Code Sample, a copy-pastable example if possible
dft = pd.DataFrame({'B': [0, 1, 2, np.nan, 4]},
index=pd.date_range('20130101 09:00:00', periods=5, freq='s'))
dft['another'] = ['a', 'a', 'c', 'd', 'e']
dft.set_index([dft.index, 'another'])
dft.rolling('2s')
Expected Output
Expected to be able to use a time-series aware rolling window, instead got ValueError: window must be an integer
output of pd.show_versions()
INSTALLED VERSIONS
------------------
commit: None
python: 3.4.3.final.0
python-bits: 64
OS: Darwin
OS-release: 15.6.0
machine: x86_64
processor: i386
byteorder: little
LC_ALL: en_US.UTF-8
LANG: en_US.UTF-8
LOCALE: en_US.UTF-8
pandas: 0.19.0rc1
nose: None
pip: 6.0.8
setuptools: 27.2.0
Cython: None
numpy: 1.11.1
scipy: None
statsmodels: None
xarray: None
IPython: 5.1.0
sphinx: None
patsy: None
dateutil: 2.5.3
pytz: 2016.6.1
blosc: None
bottleneck: None
tables: None
numexpr: None
matplotlib: None
openpyxl: None
xlrd: None
xlwt: None
xlsxwriter: None
lxml: None
bs4: None
html5lib: None
httplib2: None
apiclient: None
sqlalchemy: None
pymysql: None
psycopg2: None
jinja2: None
boto: None
pandas_datareader: None
Comment From: jreback
pls make sure that the code you are showing is from the version where you are running. you might have from another session. IOW, you are picking up a different version from which you are showing pd.show_versions()
In [1]: pd.__version__
Out[1]: '0.19.0rc1+0.g497a3bc.dirty'
In [2]: dft = pd.DataFrame({'B': [0, 1, 2, np.nan, 4]},
...: index=pd.date_range('20130101 09:00:00', periods=5, freq='s'))

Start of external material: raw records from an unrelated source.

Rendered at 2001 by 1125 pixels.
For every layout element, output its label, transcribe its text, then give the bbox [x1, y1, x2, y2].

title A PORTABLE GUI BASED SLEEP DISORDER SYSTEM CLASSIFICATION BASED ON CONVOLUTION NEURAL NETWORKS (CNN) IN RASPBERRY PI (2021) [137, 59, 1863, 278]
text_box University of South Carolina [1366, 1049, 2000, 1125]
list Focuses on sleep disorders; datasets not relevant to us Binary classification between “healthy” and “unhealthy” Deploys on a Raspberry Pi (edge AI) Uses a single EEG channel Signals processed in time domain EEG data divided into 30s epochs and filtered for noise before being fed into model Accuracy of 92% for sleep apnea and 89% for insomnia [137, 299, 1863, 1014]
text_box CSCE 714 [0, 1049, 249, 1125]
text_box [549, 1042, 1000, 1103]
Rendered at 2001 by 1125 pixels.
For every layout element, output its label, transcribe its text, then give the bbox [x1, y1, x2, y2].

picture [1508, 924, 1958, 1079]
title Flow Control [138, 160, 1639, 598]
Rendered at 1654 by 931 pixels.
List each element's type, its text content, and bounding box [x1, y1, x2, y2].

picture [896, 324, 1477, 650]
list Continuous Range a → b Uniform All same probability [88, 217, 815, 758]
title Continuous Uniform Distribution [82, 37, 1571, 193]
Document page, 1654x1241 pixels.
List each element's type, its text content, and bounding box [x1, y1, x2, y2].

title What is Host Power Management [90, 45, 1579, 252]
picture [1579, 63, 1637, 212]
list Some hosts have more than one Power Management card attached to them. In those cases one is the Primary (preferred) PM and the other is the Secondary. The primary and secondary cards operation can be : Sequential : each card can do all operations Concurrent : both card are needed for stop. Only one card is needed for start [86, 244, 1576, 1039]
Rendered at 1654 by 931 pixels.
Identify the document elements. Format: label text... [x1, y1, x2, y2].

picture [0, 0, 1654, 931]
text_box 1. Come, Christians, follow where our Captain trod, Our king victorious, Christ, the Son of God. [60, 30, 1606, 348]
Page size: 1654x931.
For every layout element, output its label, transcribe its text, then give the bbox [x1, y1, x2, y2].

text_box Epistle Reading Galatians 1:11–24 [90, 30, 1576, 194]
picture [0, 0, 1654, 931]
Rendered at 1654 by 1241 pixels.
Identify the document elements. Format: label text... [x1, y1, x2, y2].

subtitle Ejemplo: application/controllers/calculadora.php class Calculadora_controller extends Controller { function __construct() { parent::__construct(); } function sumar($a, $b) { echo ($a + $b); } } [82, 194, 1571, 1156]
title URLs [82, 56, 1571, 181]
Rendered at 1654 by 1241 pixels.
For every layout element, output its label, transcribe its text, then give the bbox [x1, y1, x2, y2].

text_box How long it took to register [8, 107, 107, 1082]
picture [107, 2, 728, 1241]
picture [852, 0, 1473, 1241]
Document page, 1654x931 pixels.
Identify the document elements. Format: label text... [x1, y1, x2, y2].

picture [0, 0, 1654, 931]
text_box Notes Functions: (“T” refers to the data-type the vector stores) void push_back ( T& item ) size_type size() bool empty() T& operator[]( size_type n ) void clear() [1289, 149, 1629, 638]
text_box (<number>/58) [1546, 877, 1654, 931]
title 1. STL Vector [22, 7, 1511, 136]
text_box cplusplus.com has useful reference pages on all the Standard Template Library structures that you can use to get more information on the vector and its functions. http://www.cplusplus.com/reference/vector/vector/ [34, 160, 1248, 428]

...: dft['another'] = ['a', 'a', 'c', 'd', 'e']
...: dft.set_index([dft.index, 'another'])
...: dft.rolling('2s')
...:
Out[2]: Rolling [window=2000000000,min_periods=1,center=False,win_type=freq,axis=0]
In [3]: dft.rolling('2s').B.sum()
Out[3]:
2013-01-01 09:00:00 0.0
2013-01-01 09:00:01 1.0
2013-01-01 09:00:02 3.0
2013-01-01 09:00:03 2.0
2013-01-01 09:00:04 4.0
Freq: S, Name: B, dtype: float64
Comment From: nfcampos
@jreback I'm indeed running this in the version I quoted above. This was run in a fresh virtual environment created just for this.
However, I did forget to write inplace=True
in the call to set_index
in the snippet above, which is why you were unable to reproduce it.
Please try again with this snippet:
dft = pd.DataFrame({'B': [0, 1, 2, np.nan, 4]},
index=pd.date_range('20130101 09:00:00', periods=5, freq='s'))
dft['another'] = ['a', 'a', 'c', 'd', 'e']
dft.set_index([dft.index, 'another'], inplace=True)
dft.rolling('2s')
Comment From: jreback
of course that doesn't work, you have a multi-index.
.rolling
does not support a level
arg, we recently added to .resample
here you can create an issue to add it to .rolling
if you'd like
Comment From: nfcampos
@jreback thanks for your reply. The docs aren't at all clear that time-series support for rolling applies only if you have a single index. ~~By the way, the PR you link to actually mentions an on
keyword for resample
that can be used to select the level of a multi-index. So if this were supported for rolling, the on
argument could be used for that as well, instead of a separate level
argument.~~ (edit: nevermind, I didn't read that right)
Comment From: jreback
well the doc-string is pretty clear. as I said you can put forth an issue for an enhancement.